Fundraising of the year: Tsinghua Holdings

Tsinghua Holdings, the investment firm backed by Tsinghua University, has been awarded Fundraising of the Year by Global University Venturing.

Author: Thierry Heles, editor

When it comes to jaw-dropping figures, China often leads the way: from the world’s largest population (approximately 1.38 billion citizens) to staggering government funds (one such fund is Tianjin City, which launched a $17.4bn vehicle this year) the country regularly produces the kind of numbers that defy even lists of superlatives.

The same is true, unsurprisingly, of the higher education sector – and of one institution in particular, Tsinghua University.

In June 2016, Tsinghua Holdings, the investment firm backed by Tsinghua University, committed at least RMB500bn ($7.6bn) to research over the next five years. The figure includes a $1.5bn commercialisation fund dubbed Tsinghua Technology Transfer Fund.

The commercialisation fund, headed by managing general partner and director William Wang, alone is a size far beyond that of any of its peers. In fact, Oxford Sciences Innovation (OSI, one of the fellow nominees for this category) comes in a distant second with “only” £580m ($745m) – though OSI has an influential consortium of backers that make it impressive.

If $1.5n is going into a spinout-focused investment fund, what about the remainder of the cash? Tsinghua has a few more breath-taking numbers on offer here: the university expects to establish 1,000 incubators across China by 2021, plus an additional 50 incubators across the world in countries including the US, the UK and Germany.

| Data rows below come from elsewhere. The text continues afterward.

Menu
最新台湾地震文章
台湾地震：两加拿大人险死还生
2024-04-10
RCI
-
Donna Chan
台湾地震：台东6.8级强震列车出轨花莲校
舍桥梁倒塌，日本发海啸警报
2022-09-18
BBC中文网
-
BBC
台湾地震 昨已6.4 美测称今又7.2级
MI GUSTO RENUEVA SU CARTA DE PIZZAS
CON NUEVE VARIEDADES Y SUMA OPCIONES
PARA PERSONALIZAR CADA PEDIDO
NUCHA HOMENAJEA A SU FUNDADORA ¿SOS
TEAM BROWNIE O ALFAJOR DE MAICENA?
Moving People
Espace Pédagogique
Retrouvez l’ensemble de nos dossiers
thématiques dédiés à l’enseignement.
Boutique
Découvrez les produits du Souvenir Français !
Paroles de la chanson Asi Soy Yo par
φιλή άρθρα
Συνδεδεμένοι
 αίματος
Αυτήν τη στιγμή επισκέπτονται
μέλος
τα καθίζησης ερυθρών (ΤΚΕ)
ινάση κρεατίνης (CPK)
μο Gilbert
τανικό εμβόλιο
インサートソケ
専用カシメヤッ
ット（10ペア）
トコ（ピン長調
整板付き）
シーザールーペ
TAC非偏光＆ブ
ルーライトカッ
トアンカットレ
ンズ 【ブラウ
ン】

And Tsinghua has lofty ambitions for these incubators: they are expected to support 500 startups and help them reach valuations of at least RMB100m. If Tsinghua proves successful, that would make for an eye-popping portfolio value of $7.25bn.

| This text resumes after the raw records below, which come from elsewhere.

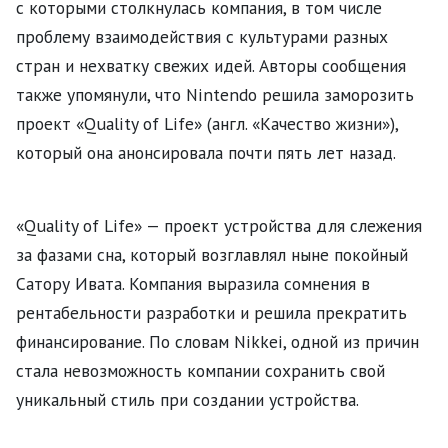
с которыми столкнулась компания, в том числе
проблему взаимодействия с культурами разных
стран и нехватку свежих идей. Авторы сообщения
также упомянули, что Nintendo решила заморозить
проект «Quality of Life» (англ. «Качество жизни»),
который она анонсировала почти пять лет назад.
«Quality of Life» — проект устройства для слежения
за фазами сна, который возглавлял ныне покойный
Сатору Ивата. Компания выразила сомнения в
рентабельности разработки и решила прекратить
финансирование. По словам Nikkei, одной из причин
стала невозможность компании сохранить свой
уникальный стиль при создании устройства.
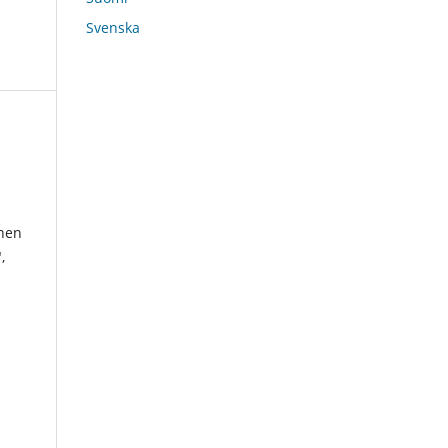
Svenska
nen
,
i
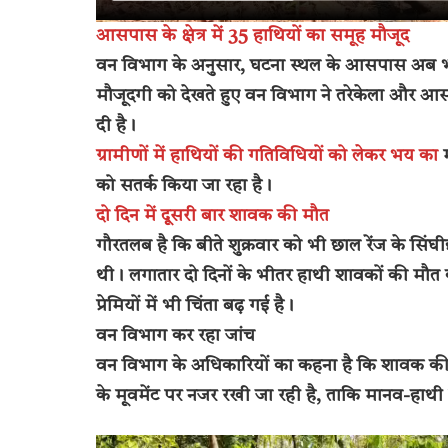
आसपास के क्षेत्र में 35 हाथियों का समूह मौजूद
वन विभाग के अनुसार, घटना स्थल के आसपास अब भी
मौजूदगी को देखते हुए वन विभाग ने तरेकेला और आसपास
दी है।
ग्रामीणों में हाथियों की गतिविधियों को लेकर भय का
म
को सतर्क किया जा रहा है।
दो दिन में दूसरी बार शावक की मौत
गौरतलब है कि बीते शुक्रवार को भी छाल रेंज के सिंघ
थी। लगातार दो दिनों के भीतर हाथी शावकों की मौ
प्रेमियों में भी चिंता बढ़ गई है।
वन विभाग कर रहा जांच
वन विभाग के अधिकारियों का कहना है कि शावक की म
के मूवमेंट पर नजर रखी जा रही है, ताकि मानव-हाथी सं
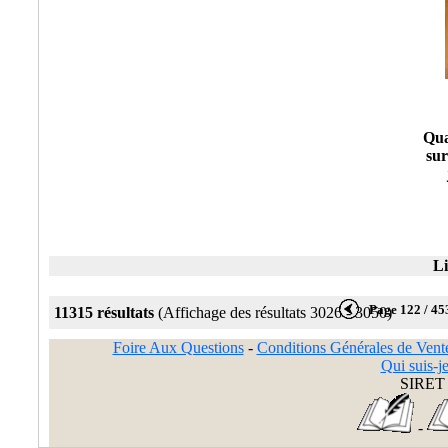
Qua
sur
Li
Page 122 / 45
11315 résultats
(Affichage des résultats 3026 - 3050)
Foire Aux Questions
-
Conditions Générales de Vent
Qui suis-je
SIRET 
-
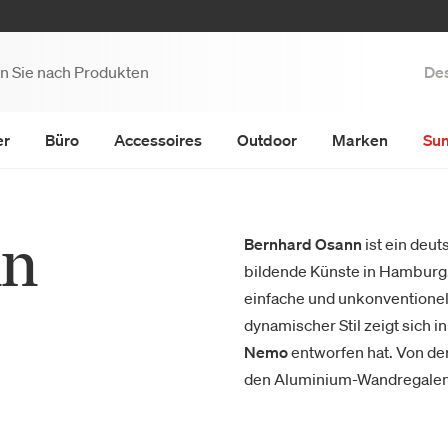
Des
er
Büro
Accessoires
Outdoor
Marken
Su
nn
Bernhard Osann
ist ein deut
bildende Künste in Hamburg. 
einfache und unkonventionell
dynamischer Stil zeigt sich i
Nemo
entworfen hat. Von de
den Aluminium-Wandregalen 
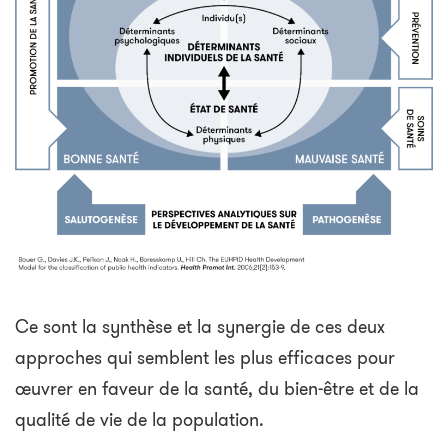
Ce sont la synthèse et la synergie de ces deux
approches qui semblent les plus efficaces pour
œuvrer en faveur de la santé, du bien-être et de la
qualité de vie de la population.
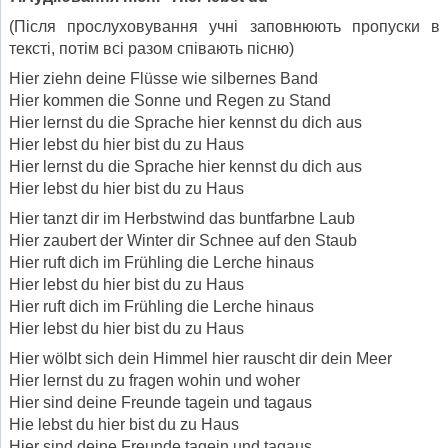
(Після прослуховування учні заповнюють пропуски в
тексті, потім всі разом співають пісню)
Hier ziehn deine Flüsse wie silbernes Band
Hier kommen die Sonne und Regen zu Stand
Hier lernst du die Sprache hier kennst du dich aus
Hier lebst du hier bist du zu Haus
Hier lernst du die Sprache hier kennst du dich aus
Hier lebst du hier bist du zu Haus
Hier tanzt dir im Herbstwind das buntfarbne Laub
Hier zaubert der Winter dir Schnee auf den Staub
Hier ruft dich im Frühling die Lerche hinaus
Hier lebst du hier bist du zu Haus
Hier ruft dich im Frühling die Lerche hinaus
Hier lebst du hier bist du zu Haus
Hier wölbt sich dein Himmel hier rauscht dir dein Meer
Hier lernst du zu fragen wohin und woher
Hier sind deine Freunde tagein und tagaus
Hie lebst du hier bist du zu Haus
Hier sind deine Freunde tagein und tagaus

Tsinghua will focus on its core markets when considering international opportunities, such as integrated circuits, but also make forays into environmental protection, new energy and materials.

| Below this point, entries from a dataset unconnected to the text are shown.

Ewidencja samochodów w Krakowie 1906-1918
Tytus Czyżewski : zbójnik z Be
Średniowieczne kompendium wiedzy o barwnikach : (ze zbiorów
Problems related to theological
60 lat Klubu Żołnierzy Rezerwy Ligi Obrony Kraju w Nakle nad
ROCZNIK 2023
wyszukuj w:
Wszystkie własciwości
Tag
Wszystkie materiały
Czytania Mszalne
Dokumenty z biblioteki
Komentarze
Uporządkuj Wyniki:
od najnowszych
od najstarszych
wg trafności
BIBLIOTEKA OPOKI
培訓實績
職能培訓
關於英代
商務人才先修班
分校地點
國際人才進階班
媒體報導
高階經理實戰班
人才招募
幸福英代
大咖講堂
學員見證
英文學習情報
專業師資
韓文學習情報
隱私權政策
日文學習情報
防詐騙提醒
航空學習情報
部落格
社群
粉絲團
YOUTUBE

Its expertise in integrated circuits in particular is notable: the firm owns Tsinghua Unigroup, a fabless semiconductor manufacturer, which separately partnered electronics producer TCL for a $1.5bn fund to invest in sectors such as electronics, media and telecoms, and smart manufacturing earlier in 2016.

The firm’s portfolio currently consists primarily of domestic startups, but Tsinghua plans on increasing the share of international companies from 5% to 30% within the next few years.

Xu Jinghong, chairman of Tsinghua Holdings, said: “China is still lagging in terms of indigenous and core technologies, and there needs to be some companies to act as pioneers and push ahead with innovation.”

Does more money always mean more success? Of course it does not, but Tsinghua also brings several truckloads’ worth of expertise with it and betting on China’s drive has, so far, almost always paid off. And if Jinghong is serious about helping the country catch up, he has equipped himself with all the resources he will need.